Mr Wolfson said underlying demand for clothing has been weak since October, 2015, when he identified a cyclical move away from spending on apparel back into areas that suffered the most during the economic downturn, such as eating-out and travel.

A warmer-than-usual September also dented Next’s full-price sales for its third quarter, to October 31, which fell 3.5%. Next has forecast full-price sales for its year to January, 2017 in a range from down by 1.75% to up by 1.25%.

It said £6m (€6.67m) of new cost-savings, mainly from warehouse efficiencies, meant its central profit forecast for 2016-17 remained unchanged, at £805m.

It made ÂŁ821m in 2015-16.

“We remain buyers on the short-term outlook, cash-generation, buy-back and valuation. But it is difficult to be positive on strategy here,” said Haitong analyst, Tony Shiret, highlighting zero sales growth from Next’s once high-flying directory online and catalogue business.

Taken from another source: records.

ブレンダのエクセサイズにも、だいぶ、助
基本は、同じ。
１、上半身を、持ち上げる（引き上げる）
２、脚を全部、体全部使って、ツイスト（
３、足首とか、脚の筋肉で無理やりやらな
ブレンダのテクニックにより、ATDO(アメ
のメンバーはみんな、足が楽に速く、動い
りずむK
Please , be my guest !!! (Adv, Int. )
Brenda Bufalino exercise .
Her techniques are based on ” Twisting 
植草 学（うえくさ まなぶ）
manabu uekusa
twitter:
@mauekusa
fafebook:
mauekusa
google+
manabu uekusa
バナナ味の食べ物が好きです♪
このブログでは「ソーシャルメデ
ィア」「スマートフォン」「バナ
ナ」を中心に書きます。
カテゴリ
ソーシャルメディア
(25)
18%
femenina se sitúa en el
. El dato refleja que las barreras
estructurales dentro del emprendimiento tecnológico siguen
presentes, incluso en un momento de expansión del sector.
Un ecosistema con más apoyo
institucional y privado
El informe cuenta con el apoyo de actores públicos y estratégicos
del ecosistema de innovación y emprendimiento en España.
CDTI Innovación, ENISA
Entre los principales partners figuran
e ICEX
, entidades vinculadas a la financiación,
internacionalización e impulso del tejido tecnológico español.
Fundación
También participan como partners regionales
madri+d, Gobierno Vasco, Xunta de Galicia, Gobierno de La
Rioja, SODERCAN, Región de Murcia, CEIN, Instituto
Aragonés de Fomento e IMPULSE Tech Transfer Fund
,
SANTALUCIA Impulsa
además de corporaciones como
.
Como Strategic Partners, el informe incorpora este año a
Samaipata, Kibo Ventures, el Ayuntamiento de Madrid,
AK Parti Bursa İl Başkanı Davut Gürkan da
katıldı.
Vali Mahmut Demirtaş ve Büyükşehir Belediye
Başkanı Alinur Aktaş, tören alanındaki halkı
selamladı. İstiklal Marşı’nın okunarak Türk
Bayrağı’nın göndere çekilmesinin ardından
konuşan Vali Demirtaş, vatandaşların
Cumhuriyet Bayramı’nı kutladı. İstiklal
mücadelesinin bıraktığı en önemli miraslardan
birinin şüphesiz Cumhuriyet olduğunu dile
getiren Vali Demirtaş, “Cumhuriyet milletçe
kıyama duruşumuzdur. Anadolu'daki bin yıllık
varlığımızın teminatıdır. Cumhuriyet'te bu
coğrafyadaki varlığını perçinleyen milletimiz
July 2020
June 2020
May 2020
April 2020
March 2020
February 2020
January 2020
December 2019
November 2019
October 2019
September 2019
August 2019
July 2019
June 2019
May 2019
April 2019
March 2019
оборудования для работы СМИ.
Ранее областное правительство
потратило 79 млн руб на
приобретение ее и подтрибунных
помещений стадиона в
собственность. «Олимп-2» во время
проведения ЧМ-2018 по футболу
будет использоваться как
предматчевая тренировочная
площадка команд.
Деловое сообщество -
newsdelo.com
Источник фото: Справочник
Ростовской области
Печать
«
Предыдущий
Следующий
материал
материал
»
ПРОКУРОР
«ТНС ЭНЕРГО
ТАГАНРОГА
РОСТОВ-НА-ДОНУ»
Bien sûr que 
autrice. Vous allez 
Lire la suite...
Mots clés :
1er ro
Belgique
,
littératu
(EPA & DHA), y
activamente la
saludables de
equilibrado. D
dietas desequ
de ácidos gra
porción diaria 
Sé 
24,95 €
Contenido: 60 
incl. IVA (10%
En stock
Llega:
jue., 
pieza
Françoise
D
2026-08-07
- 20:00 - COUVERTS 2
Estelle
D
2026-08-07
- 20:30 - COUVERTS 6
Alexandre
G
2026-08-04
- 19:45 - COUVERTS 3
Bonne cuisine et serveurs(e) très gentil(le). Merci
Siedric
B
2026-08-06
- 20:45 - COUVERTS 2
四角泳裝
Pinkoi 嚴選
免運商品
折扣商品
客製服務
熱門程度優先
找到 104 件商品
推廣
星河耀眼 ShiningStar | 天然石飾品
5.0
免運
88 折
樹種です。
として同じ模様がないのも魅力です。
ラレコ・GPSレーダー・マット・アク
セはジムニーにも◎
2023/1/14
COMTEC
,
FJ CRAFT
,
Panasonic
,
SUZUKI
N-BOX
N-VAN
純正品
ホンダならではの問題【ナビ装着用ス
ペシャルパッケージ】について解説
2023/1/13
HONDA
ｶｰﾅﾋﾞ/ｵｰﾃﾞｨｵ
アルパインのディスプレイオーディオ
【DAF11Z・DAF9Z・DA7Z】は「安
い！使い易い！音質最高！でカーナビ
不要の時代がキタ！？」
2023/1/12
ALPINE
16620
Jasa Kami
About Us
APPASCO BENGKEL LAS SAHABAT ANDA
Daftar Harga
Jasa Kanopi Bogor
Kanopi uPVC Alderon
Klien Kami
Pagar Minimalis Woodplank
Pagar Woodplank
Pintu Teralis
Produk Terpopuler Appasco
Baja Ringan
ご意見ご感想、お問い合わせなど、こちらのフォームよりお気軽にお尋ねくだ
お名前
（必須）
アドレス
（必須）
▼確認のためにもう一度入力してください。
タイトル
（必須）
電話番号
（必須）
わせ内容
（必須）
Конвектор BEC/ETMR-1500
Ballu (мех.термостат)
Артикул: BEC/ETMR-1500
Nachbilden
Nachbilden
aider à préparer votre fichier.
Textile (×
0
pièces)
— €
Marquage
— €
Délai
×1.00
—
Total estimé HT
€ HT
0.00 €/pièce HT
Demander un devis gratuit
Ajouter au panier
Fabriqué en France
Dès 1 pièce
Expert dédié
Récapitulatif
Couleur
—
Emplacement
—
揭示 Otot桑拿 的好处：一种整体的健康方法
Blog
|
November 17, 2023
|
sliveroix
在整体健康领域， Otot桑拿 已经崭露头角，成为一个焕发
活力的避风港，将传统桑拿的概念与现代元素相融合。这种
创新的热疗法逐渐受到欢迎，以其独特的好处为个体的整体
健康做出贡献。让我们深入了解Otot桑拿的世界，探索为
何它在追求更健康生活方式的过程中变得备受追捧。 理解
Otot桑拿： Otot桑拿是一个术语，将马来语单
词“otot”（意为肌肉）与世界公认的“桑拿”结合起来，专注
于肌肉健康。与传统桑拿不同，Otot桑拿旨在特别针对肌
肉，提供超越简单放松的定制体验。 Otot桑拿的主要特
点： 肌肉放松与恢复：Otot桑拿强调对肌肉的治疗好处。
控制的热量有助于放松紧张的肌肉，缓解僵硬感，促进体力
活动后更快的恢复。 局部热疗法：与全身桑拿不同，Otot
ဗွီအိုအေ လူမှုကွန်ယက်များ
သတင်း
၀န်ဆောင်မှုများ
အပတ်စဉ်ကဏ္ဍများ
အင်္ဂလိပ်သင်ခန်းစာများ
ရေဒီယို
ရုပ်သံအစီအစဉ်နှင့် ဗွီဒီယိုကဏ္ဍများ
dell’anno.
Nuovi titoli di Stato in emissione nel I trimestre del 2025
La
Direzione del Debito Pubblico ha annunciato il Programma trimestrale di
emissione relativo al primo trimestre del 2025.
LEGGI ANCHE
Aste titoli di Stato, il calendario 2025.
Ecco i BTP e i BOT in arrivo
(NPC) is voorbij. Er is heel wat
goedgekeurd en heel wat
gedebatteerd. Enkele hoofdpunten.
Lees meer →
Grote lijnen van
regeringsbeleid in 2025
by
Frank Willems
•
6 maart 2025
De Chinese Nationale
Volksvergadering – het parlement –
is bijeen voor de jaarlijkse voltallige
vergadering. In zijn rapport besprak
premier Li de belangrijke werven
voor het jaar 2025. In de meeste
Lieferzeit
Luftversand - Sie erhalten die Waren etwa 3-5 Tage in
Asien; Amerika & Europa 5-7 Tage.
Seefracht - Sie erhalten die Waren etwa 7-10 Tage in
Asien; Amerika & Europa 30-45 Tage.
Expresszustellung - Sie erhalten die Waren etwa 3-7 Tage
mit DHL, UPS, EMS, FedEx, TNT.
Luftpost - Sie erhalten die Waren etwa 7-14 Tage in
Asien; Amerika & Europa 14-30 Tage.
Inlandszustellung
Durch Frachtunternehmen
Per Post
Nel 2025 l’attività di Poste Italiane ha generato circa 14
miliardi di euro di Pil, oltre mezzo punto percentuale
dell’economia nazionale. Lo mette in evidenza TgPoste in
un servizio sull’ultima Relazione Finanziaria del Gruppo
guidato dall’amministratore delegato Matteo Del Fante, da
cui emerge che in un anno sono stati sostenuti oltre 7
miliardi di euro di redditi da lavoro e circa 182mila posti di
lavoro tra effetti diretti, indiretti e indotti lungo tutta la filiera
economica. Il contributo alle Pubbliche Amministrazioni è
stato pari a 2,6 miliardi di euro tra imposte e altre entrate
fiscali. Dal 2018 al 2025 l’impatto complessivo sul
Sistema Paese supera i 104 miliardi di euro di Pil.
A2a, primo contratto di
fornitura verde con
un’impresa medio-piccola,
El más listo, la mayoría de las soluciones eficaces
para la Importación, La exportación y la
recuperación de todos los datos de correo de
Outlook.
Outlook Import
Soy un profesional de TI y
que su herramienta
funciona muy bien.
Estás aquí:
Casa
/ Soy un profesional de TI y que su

Mr Wolfson reiterated that in a “worst-case scenario” cost prices on like-for-like garments would rise by up to 5% in 2017, due to the fall in sterling since June’s vote by the UK to leave the EU. Next’s investment plans were unchanged by the vote.

“If anything, the market for new stores has got slightly softer since Brexit — it’s actually helping the supply of new space for the new year,” he said. The CEO said talk of a “hard Brexit”, which would see immigration controls take priority over membership of the EU’s single market, was unhelpful.